- Work request -
Your reply should reproduce the data below without a single alteration, apart from dropping the images.

- Recorded information -
*** Block opens ***

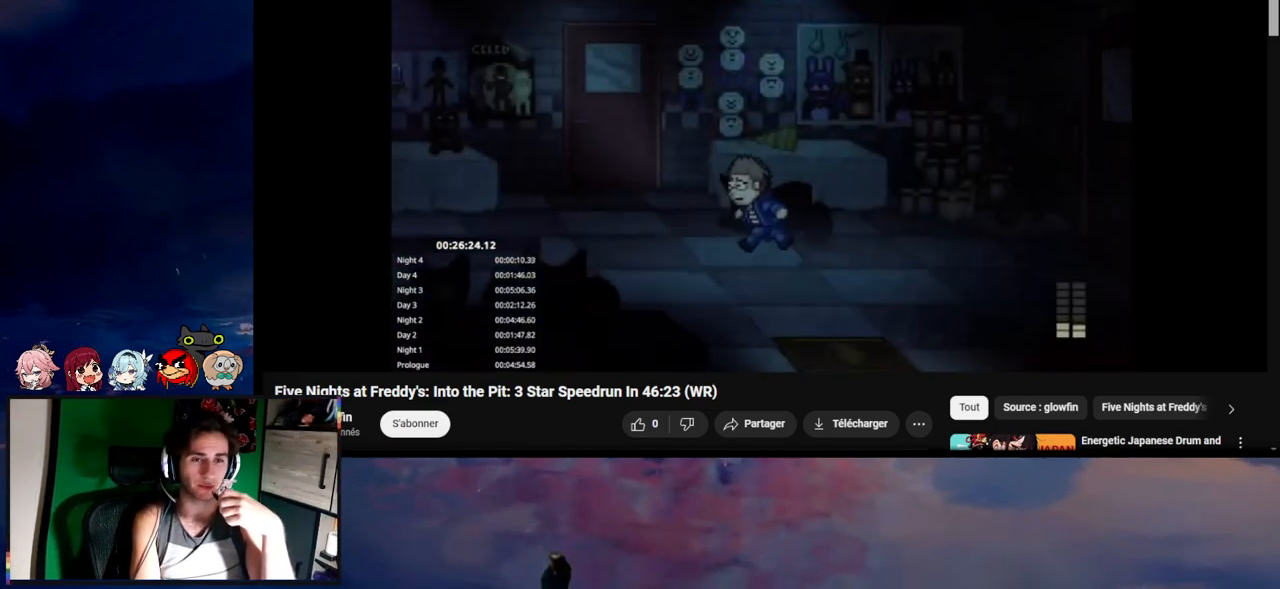
{"keys": ["a", "shift", "w"], "mouse": [], "events": []}
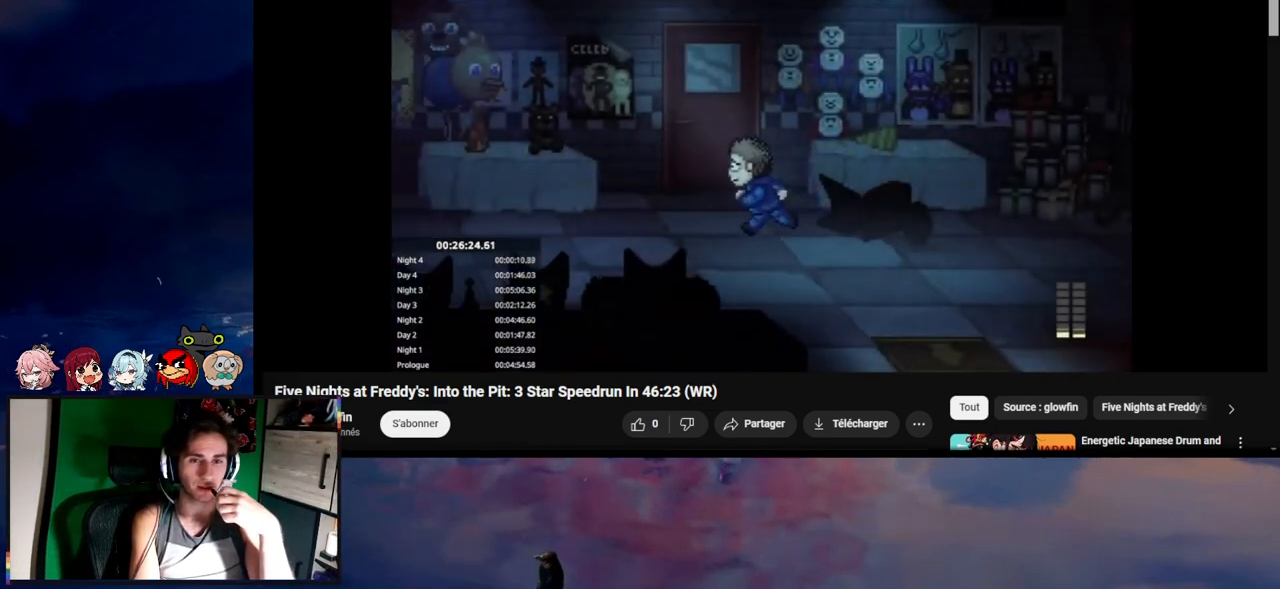
{"keys": [], "mouse": [], "events": [[50, "e", "down"], [117, "e", "up"], [150, "a", "up"], [217, "e", "down"], [250, "e", "up"], [283, "e", "down"], [350, "shift", "up"], [383, "e", "up"], [383, "w", "up"]]}
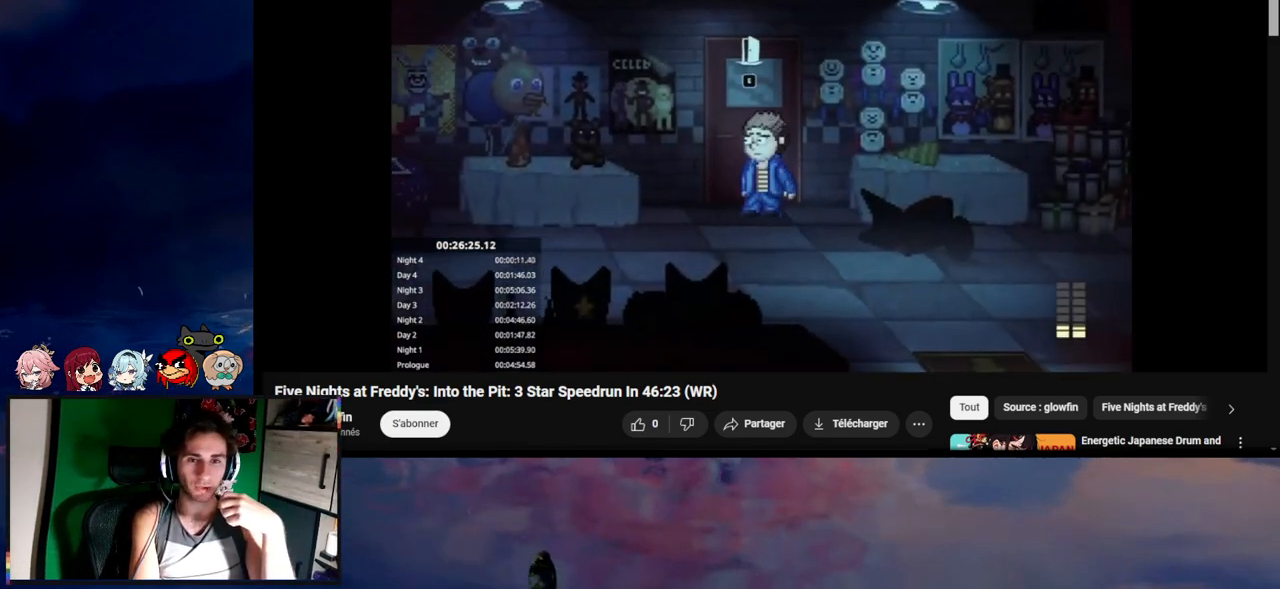
{"keys": [], "mouse": [], "events": []}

*** Block closes ***

- Exercise result -
{"keys": ["a", "shift", "w"], "mouse": [], "events": []}
{"keys": [], "mouse": [], "events": [[50, "e", "down"], [117, "e", "up"], [150, "a", "up"], [217, "e", "down"], [250, "e", "up"], [283, "e", "down"], [350, "shift", "up"], [383, "e", "up"], [383, "w", "up"]]}
{"keys": [], "mouse": [], "events": []}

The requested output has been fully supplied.